(Set problem):
Revise the rows starting with the first row and going on through the line containing "v(-96.3, -12.3) *", replacing "mm" with "inch" and leaving everything else unchanged.

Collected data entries
────────

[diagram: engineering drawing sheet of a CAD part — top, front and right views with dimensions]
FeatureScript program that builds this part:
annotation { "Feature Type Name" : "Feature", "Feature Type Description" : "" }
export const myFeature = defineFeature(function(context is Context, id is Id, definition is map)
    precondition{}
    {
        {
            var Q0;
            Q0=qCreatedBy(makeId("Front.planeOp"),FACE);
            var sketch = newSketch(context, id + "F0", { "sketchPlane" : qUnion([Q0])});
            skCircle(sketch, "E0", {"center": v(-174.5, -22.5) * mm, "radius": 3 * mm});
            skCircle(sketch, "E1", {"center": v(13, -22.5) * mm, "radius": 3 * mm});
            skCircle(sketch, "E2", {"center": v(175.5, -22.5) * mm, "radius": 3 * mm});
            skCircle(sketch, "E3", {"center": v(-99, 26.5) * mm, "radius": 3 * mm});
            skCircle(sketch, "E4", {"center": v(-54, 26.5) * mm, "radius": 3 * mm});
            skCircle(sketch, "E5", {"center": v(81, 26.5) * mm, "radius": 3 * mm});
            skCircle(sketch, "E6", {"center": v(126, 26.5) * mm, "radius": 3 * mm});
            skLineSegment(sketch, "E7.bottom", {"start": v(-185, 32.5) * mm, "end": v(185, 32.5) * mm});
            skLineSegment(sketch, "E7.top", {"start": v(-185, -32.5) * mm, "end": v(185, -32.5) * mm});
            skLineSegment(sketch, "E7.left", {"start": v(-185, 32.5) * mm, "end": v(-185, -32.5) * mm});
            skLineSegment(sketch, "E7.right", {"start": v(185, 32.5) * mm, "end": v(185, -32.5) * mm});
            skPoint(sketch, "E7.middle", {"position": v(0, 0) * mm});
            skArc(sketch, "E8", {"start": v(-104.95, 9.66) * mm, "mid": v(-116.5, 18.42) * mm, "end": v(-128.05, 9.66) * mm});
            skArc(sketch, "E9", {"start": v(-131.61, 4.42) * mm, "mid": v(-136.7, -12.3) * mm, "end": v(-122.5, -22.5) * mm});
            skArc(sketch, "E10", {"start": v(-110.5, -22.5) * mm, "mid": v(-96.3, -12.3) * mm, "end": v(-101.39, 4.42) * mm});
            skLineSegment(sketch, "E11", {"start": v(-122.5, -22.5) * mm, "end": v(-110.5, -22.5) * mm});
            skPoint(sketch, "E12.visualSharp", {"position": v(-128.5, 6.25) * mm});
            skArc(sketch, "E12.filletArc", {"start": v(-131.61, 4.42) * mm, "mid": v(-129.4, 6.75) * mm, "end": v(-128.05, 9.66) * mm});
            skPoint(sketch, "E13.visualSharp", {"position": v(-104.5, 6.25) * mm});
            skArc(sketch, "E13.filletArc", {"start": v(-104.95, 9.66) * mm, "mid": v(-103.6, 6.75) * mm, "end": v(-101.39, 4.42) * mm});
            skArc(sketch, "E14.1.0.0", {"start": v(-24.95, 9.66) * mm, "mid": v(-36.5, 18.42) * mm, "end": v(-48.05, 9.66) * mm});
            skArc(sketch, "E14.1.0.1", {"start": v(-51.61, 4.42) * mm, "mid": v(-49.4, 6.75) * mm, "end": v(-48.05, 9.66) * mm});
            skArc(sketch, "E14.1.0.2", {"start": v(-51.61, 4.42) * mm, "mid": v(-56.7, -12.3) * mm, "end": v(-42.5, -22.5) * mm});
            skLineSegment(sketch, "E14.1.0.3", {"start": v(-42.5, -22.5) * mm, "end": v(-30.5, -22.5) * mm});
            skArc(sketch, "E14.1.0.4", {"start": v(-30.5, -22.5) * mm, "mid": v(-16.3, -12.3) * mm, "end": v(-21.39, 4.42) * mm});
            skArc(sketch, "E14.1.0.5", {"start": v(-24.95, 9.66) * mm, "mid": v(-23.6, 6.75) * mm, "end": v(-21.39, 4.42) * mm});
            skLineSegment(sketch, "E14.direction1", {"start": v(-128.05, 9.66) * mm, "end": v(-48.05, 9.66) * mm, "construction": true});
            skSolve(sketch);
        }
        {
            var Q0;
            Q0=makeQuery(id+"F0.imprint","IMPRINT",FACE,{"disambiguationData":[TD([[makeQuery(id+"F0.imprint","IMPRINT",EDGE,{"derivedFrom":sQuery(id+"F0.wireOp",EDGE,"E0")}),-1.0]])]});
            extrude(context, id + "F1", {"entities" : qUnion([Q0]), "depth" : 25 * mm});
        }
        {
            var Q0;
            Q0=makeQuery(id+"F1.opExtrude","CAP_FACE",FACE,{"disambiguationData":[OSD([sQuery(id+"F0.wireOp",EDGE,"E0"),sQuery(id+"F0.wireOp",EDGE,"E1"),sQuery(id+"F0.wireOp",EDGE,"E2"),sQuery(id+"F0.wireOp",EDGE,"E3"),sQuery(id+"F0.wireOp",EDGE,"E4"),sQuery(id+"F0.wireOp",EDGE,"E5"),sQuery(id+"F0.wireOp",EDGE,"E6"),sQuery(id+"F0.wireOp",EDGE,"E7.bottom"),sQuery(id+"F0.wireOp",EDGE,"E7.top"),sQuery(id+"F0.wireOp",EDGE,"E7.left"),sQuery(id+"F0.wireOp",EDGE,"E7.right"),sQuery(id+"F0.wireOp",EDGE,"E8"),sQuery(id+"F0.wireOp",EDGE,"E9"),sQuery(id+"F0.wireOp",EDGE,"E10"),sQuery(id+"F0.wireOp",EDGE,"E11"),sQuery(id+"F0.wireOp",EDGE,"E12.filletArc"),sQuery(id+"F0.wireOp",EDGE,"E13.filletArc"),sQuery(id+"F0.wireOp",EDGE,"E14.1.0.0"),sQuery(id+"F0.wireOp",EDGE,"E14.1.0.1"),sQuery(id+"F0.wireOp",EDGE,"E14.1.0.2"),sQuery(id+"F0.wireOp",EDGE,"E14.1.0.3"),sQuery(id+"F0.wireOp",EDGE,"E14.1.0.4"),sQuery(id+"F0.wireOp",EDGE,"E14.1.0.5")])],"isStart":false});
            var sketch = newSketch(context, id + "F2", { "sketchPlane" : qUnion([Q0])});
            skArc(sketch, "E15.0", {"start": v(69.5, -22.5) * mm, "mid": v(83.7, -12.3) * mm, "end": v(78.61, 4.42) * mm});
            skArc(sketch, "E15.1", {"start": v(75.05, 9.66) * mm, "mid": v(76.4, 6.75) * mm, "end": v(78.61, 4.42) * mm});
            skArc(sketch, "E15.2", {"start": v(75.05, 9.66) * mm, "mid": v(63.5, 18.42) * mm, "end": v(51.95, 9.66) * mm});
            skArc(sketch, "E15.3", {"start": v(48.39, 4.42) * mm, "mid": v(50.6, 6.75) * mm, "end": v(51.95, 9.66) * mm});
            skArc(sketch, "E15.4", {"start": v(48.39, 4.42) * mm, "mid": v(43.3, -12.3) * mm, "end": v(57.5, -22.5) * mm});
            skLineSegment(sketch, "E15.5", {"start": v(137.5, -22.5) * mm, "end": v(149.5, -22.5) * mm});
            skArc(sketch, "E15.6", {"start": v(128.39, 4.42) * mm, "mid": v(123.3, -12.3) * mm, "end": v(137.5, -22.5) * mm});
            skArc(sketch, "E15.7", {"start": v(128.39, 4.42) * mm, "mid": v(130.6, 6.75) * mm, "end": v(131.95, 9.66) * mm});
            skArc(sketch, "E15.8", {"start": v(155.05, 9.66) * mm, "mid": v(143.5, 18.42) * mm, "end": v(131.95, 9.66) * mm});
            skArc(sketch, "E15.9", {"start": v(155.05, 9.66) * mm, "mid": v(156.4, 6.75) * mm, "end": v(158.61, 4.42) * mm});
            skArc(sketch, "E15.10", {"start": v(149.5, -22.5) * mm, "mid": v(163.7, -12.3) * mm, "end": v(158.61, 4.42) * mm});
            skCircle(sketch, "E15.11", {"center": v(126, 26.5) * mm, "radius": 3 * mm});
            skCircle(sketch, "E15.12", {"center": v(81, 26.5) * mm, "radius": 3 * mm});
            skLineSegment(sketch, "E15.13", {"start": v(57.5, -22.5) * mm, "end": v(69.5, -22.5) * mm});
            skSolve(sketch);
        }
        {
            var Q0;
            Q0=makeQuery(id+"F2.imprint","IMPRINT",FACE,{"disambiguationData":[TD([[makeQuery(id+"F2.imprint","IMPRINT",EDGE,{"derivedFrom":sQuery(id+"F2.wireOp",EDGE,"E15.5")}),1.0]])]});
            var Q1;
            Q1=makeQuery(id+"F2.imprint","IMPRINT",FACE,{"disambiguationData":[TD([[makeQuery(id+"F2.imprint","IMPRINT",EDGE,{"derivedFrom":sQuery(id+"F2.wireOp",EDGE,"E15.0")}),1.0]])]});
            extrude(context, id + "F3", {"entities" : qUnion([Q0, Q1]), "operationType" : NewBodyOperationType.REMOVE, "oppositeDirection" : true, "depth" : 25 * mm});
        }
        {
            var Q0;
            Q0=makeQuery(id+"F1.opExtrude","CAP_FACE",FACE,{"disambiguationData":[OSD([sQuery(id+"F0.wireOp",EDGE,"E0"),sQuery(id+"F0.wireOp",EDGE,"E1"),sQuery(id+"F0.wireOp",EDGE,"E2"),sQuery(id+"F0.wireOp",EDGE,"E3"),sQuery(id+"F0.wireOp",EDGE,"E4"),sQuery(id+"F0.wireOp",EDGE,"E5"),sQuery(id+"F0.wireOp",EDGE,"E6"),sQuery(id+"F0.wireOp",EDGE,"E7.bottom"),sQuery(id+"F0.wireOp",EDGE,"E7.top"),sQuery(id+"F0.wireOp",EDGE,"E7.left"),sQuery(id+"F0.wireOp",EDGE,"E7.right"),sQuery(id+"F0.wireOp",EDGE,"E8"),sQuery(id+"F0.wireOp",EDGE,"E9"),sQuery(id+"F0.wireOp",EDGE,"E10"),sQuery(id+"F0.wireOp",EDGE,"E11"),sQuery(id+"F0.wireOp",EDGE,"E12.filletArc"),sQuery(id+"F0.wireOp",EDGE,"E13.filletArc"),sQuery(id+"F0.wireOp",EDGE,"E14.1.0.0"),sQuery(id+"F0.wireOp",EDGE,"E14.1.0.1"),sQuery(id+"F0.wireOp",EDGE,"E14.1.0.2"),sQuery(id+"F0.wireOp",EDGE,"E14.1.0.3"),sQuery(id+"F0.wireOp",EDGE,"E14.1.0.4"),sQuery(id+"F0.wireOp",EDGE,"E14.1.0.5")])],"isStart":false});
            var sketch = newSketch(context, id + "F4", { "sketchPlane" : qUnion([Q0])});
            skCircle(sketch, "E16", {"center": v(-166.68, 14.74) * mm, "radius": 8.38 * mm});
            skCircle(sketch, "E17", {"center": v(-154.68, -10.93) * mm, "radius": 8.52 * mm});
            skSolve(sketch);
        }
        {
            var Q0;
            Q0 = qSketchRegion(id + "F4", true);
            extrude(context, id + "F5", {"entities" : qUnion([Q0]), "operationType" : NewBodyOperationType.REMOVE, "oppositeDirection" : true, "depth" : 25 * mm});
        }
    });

────────

(Response to the task):
[diagram: engineering drawing sheet of a CAD part — top, front and right views with dimensions]
FeatureScript program that builds this part:
annotation { "Feature Type Name" : "Feature", "Feature Type Description" : "" }
export const myFeature = defineFeature(function(context is Context, id is Id, definition is map)
    precondition{}
    {
        {
            var Q0;
            Q0=qCreatedBy(makeId("Front.planeOp"),FACE);
            var sketch = newSketch(context, id + "F0", { "sketchPlane" : qUnion([Q0])});
            skCircle(sketch, "E0", {"center": v(-174.5, -22.5) * inch, "radius": 3 * inch});
            skCircle(sketch, "E1", {"center": v(13, -22.5) * inch, "radius": 3 * inch});
            skCircle(sketch, "E2", {"center": v(175.5, -22.5) * inch, "radius": 3 * inch});
            skCircle(sketch, "E3", {"center": v(-99, 26.5) * inch, "radius": 3 * inch});
            skCircle(sketch, "E4", {"center": v(-54, 26.5) * inch, "radius": 3 * inch});
            skCircle(sketch, "E5", {"center": v(81, 26.5) * inch, "radius": 3 * inch});
            skCircle(sketch, "E6", {"center": v(126, 26.5) * inch, "radius": 3 * inch});
            skLineSegment(sketch, "E7.bottom", {"start": v(-185, 32.5) * inch, "end": v(185, 32.5) * inch});
            skLineSegment(sketch, "E7.top", {"start": v(-185, -32.5) * inch, "end": v(185, -32.5) * inch});
            skLineSegment(sketch, "E7.left", {"start": v(-185, 32.5) * inch, "end": v(-185, -32.5) * inch});
            skLineSegment(sketch, "E7.right", {"start": v(185, 32.5) * inch, "end": v(185, -32.5) * inch});
            skPoint(sketch, "E7.middle", {"position": v(0, 0) * inch});
            skArc(sketch, "E8", {"start": v(-104.95, 9.66) * inch, "mid": v(-116.5, 18.42) * inch, "end": v(-128.05, 9.66) * inch});
            skArc(sketch, "E9", {"start": v(-131.61, 4.42) * inch, "mid": v(-136.7, -12.3) * inch, "end": v(-122.5, -22.5) * inch});
            skArc(sketch, "E10", {"start": v(-110.5, -22.5) * inch, "mid": v(-96.3, -12.3) * inch, "end": v(-101.39, 4.42) * inch});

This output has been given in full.